The results of viscosity measurements at moderate densities on the two gaseous mixtures carbon dioxide–nitrogen and ethane–methane including the pure gases between 253.15 K and 473.15 K, originally performed by Humberg et al. at Ruhr University Bochum, Germany, using a rotating-cylinder viscometer between 0.1 MPa and 2.0 MPa, were employed to determine the interaction viscosity, 𝜂^(0)_12 , and the product of molar density and diffusion coefficient, (𝜌D_12)^(0), each in the limit of zero density.

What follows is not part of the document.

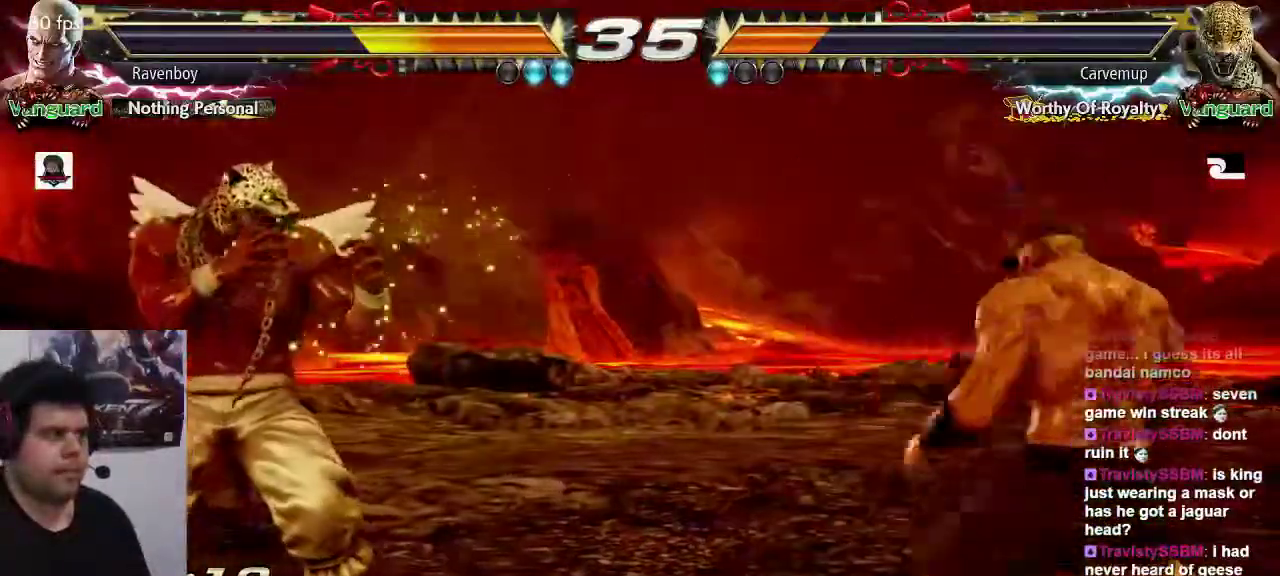
{"dt_ms": 500, "buttons": [], "left_stick": "left", "events": [[67, "left_stick", "right"], [267, "left_stick", "down"], [400, "left_stick", "right"], [500, "left_stick", "left"]]}
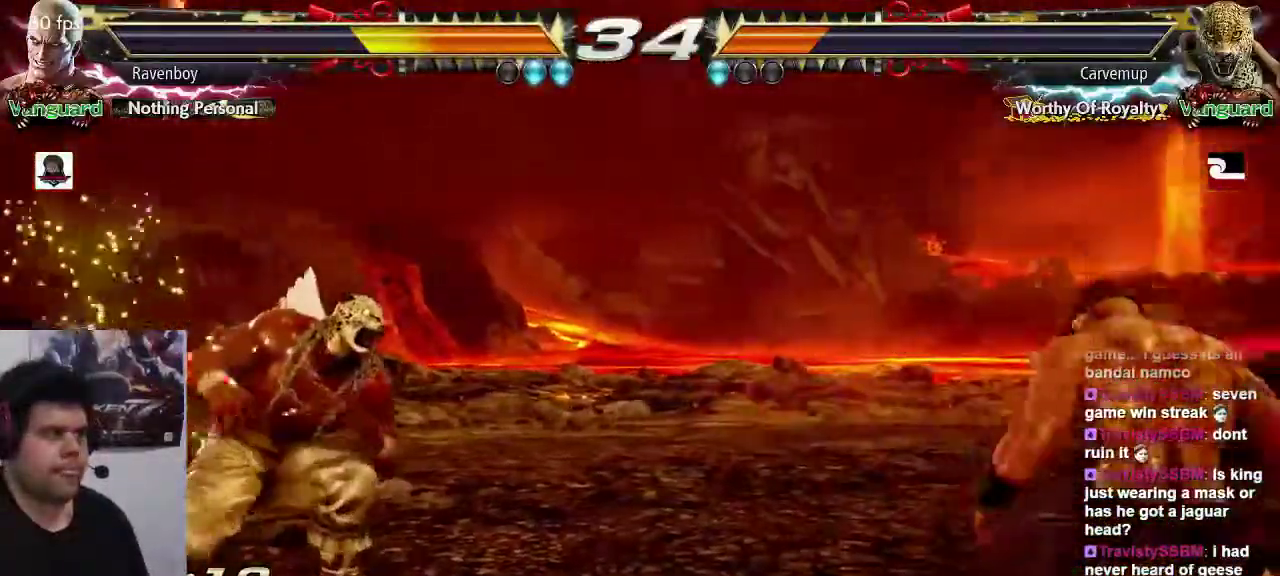
{"dt_ms": 500, "buttons": [], "left_stick": "center", "events": [[67, "SQUARE", "down"], [67, "TRIANGLE", "down"], [100, "left_stick", "center"], [133, "SQUARE", "up"], [133, "TRIANGLE", "up"]]}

The isothermal viscosity data were evaluated by those authors with density series restricted to the second order at most to derive the zero-density viscosities and initial density viscosity coefficients, 𝜂^(0)_mix and 𝜂^(1)_mix, for the mixtures, as well as, 𝜂^(0)_i and 𝜂^(1)_i ( i= 1, 2 ), respectively, for the pure gases. Humberg et al. have already compared their 𝜂^(0)_mix and 𝜂^(0)_i data for carbon dioxide–nitrogen and ethane–methane with corresponding viscosity values theoretically computed for the nonspherical potentials of the intermolecular interaction. Now we employed 𝜂^(0)_mix and 𝜂^(1)_mix as well as 𝜂^(0)_i and 𝜂^(1)_i in two procedures to derive 𝜂^(0)_12 values. For this, we needed A^∗_12 values (ratio between effective cross-sections of viscosity and diffusion). But the second procedure applying the initial density viscosity coefficients 𝜂^(1)_mix and 𝜂^(1)_i failed to yield reasonable 𝜂^(0)_12 values. The first procedure should provide the best results when it is possible to use A^∗_12 values computed for the nonspherical potential. The effect is comparatively small if 𝜂^(0)_12 is determined. But if (𝜌D_12)^(0) is calculated from 𝜂^(0)_12 using A^∗_12 values for the nonspherical potential, the impact is several percent. Moreover, the experimentally based 𝜂^(0)_12 and (𝜌D_12)^(0) data agree with theoretically calculated values for the nonspherical potentials.